• _About this exercise_:
Please reproduce the records below exactly, omitting any pictures they contain.

• _Data provided_:
- - - - -
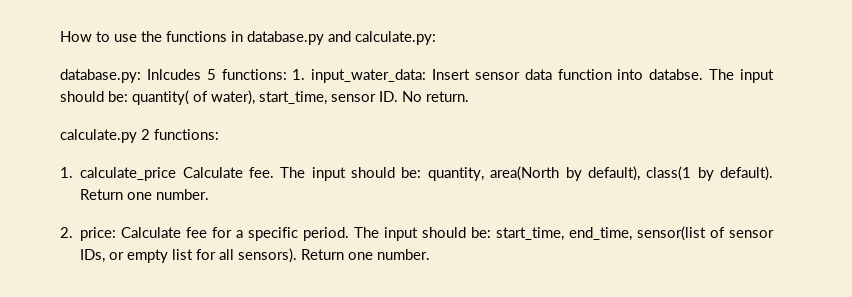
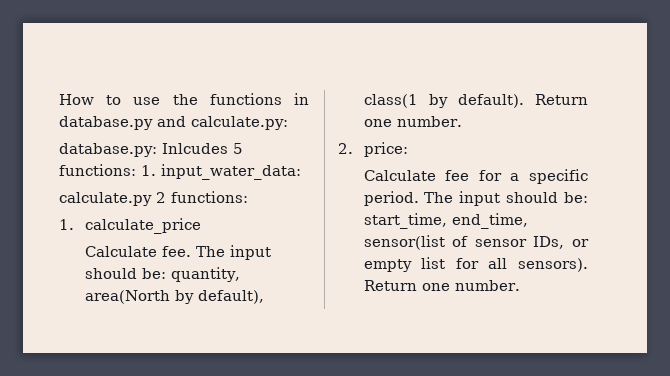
[432,69,774,83] [60,90,469,105] Insert sensor data function into databse. The input should be: quantity( of water), start_time, sensor ID. No return. -> (301, 172) none
(177, 174) none -> (201, 226) //
(117, 234) none -> (408, 149) //

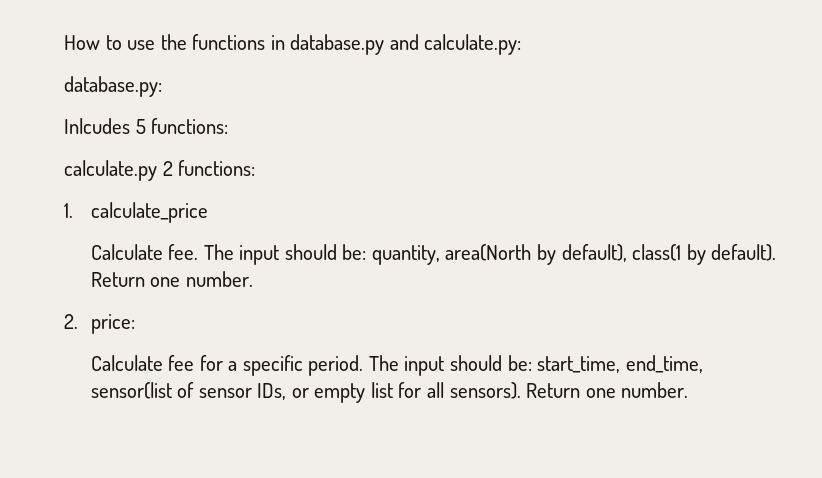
(157, 150) none -> (162, 86) //
[141,164,301,180] 1. input_water_data: -> (229, 126) none

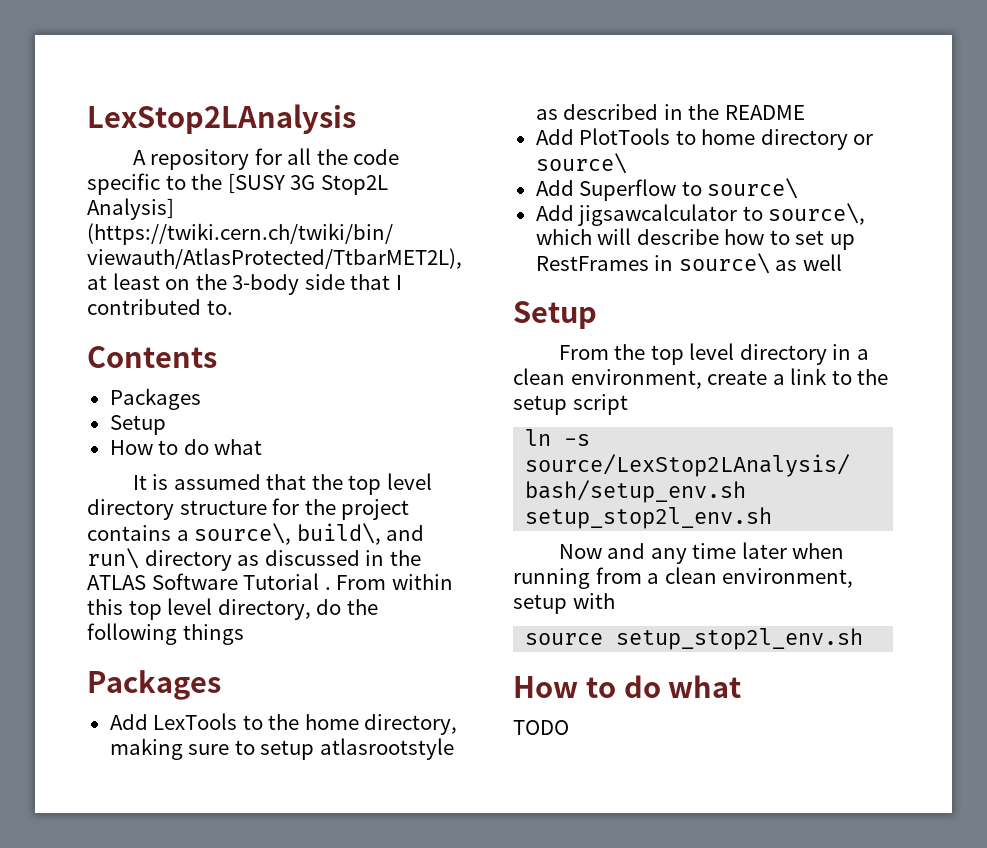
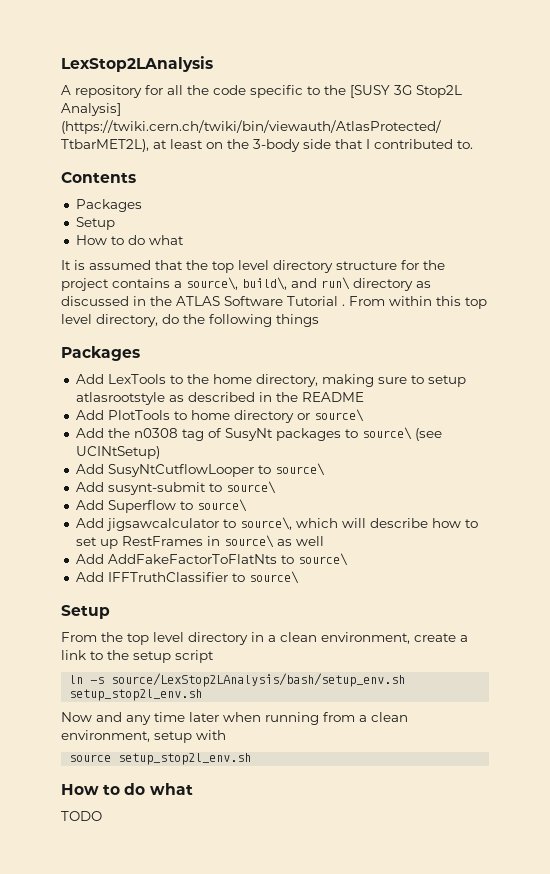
(627, 163) none -> [75,427,442,441] [75,446,160,459] [75,463,325,477] [75,481,276,495] // Add the n0308 tag of SusyNt packages to source\ (see UCINtSetup) // Add SusyNtCutflowLooper to source\ // Add susynt-submit to source\
(842, 262) none -> [75,553,348,566] [75,571,299,584] // Add AddFakeFactorToFlatNts to source\ // Add IFFTruthClassifier to source\

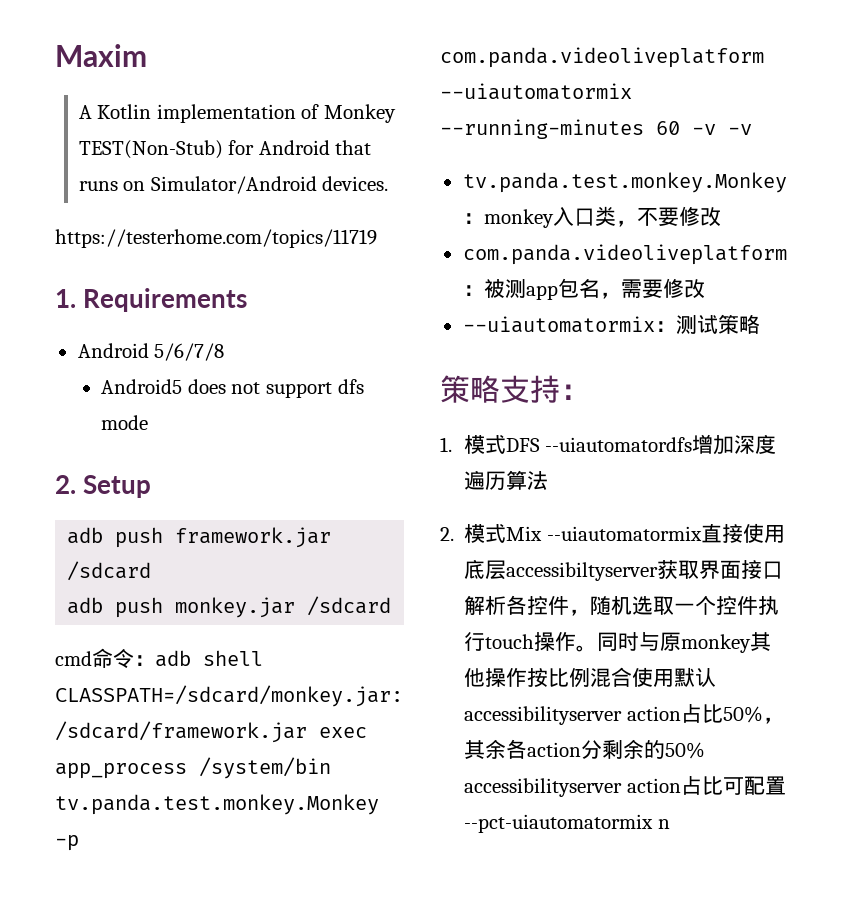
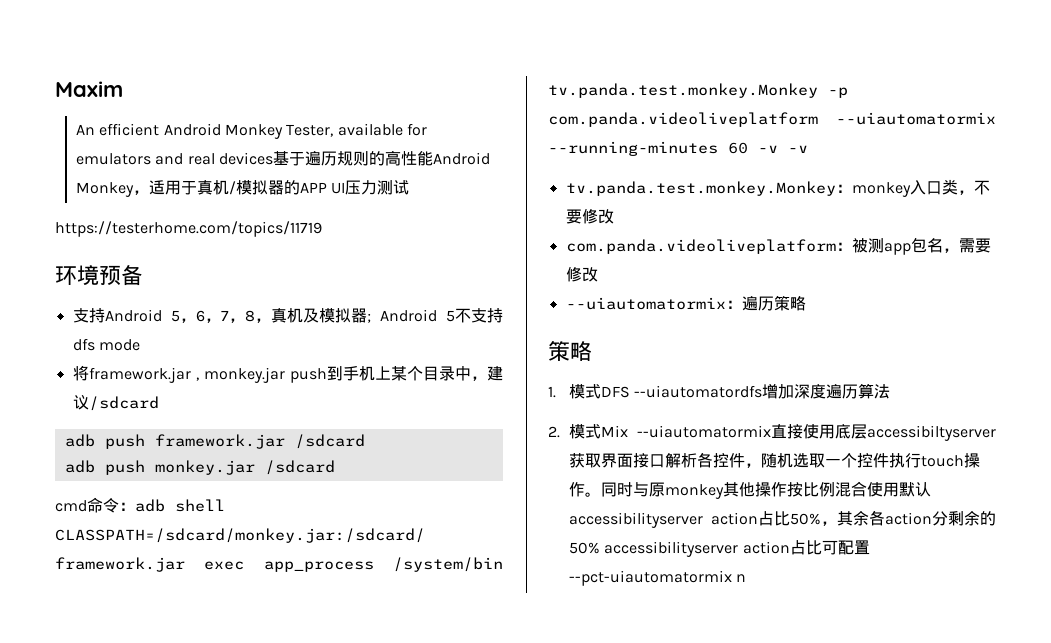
[78,104,396,123] [78,140,372,159] [78,176,389,194] [55,229,377,248] [55,288,248,312] [77,343,225,361] [101,379,364,398] [101,415,149,430] [55,475,152,498] A Kotlin implementation of Monkey TEST(Non-Stub) for Android that runs on Simulator/Android devices. // https://testerhome.com/topics/11719 // 1. Requirements // Android 5/6/7/8 // Android5 does not support dfs mode // 2. Setup -> [75,123,427,139] [75,150,490,166] [75,180,410,197] [55,221,322,237] [55,265,143,286] [72,308,503,323] [72,338,140,351] [72,365,503,383] [72,395,159,411] An efficient Android Monkey Tester, available for emulators and real devices基于遍历规则的高性能Android Monkey，适用于真机/模拟器的APP UI压力测试 // https://testerhome.com/topics/11719 // 环境预备 // 支持Android 5，6，7，8，真机及模拟器; Android 5不支持dfs mode // 将framework.jar , monkey.jar push到手机上某个目录中，建议/sdcard
[675,315,718,334] 测试 -> [741,296,774,311] 遍历
[500,375,590,403] 支持： -> (592, 351) none

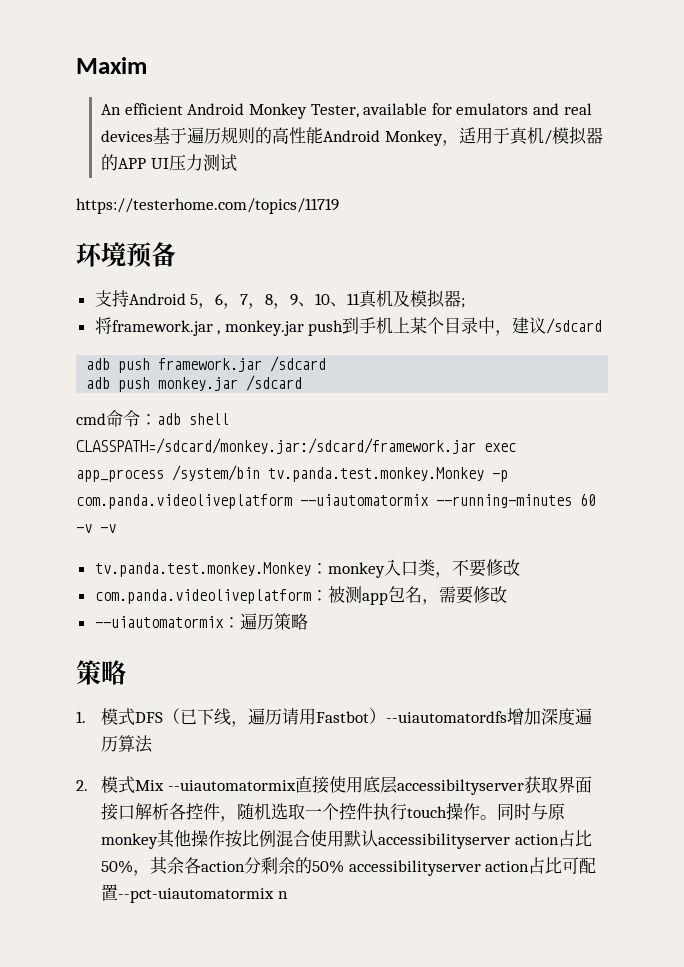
(271, 320) none -> [290,293,361,307] 9、10、11
[379,308,503,323] [72,338,140,351] Android 5不支持dfs mode -> (466, 303) none
(630, 392) none -> [163,708,387,727] （已下线，遍历请用Fastbot）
- - - - -
• _Final answer_:
[432,69,774,83] [60,90,469,105] Insert sensor data function into databse. The input should be: quantity( of water), start_time, sensor ID. No return. -> (301, 172) none
(177, 174) none -> (201, 226) //
(117, 234) none -> (408, 149) //

(157, 150) none -> (162, 86) //
[141,164,301,180] 1. input_water_data: -> (229, 126) none

(627, 163) none -> [75,427,442,441] [75,446,160,459] [75,463,325,477] [75,481,276,495] // Add the n0308 tag of SusyNt packages to source\ (see UCINtSetup) // Add SusyNtCutflowLooper to source\ // Add susynt-submit to source\
(842, 262) none -> [75,553,348,566] [75,571,299,584] // Add AddFakeFactorToFlatNts to source\ // Add IFFTruthClassifier to source\

[78,104,396,123] [78,140,372,159] [78,176,389,194] [55,229,377,248] [55,288,248,312] [77,343,225,361] [101,379,364,398] [101,415,149,430] [55,475,152,498] A Kotlin implementation of Monkey TEST(Non-Stub) for Android that runs on Simulator/Android devices. // https://testerhome.com/topics/11719 // 1. Requirements // Android 5/6/7/8 // Android5 does not support dfs mode // 2. Setup -> [75,123,427,139] [75,150,490,166] [75,180,410,197] [55,221,322,237] [55,265,143,286] [72,308,503,323] [72,338,140,351] [72,365,503,383] [72,395,159,411] An efficient Android Monkey Tester, available for emulators and real devices基于遍历规则的高性能Android Monkey，适用于真机/模拟器的APP UI压力测试 // https://testerhome.com/topics/11719 // 环境预备 // 支持Android 5，6，7，8，真机及模拟器; Android 5不支持dfs mode // 将framework.jar , monkey.jar push到手机上某个目录中，建议/sdcard
[675,315,718,334] 测试 -> [741,296,774,311] 遍历
[500,375,590,403] 支持： -> (592, 351) none

(271, 320) none -> [290,293,361,307] 9、10、11
[379,308,503,323] [72,338,140,351] Android 5不支持dfs mode -> (466, 303) none
(630, 392) none -> [163,708,387,727] （已下线，遍历请用Fastbot）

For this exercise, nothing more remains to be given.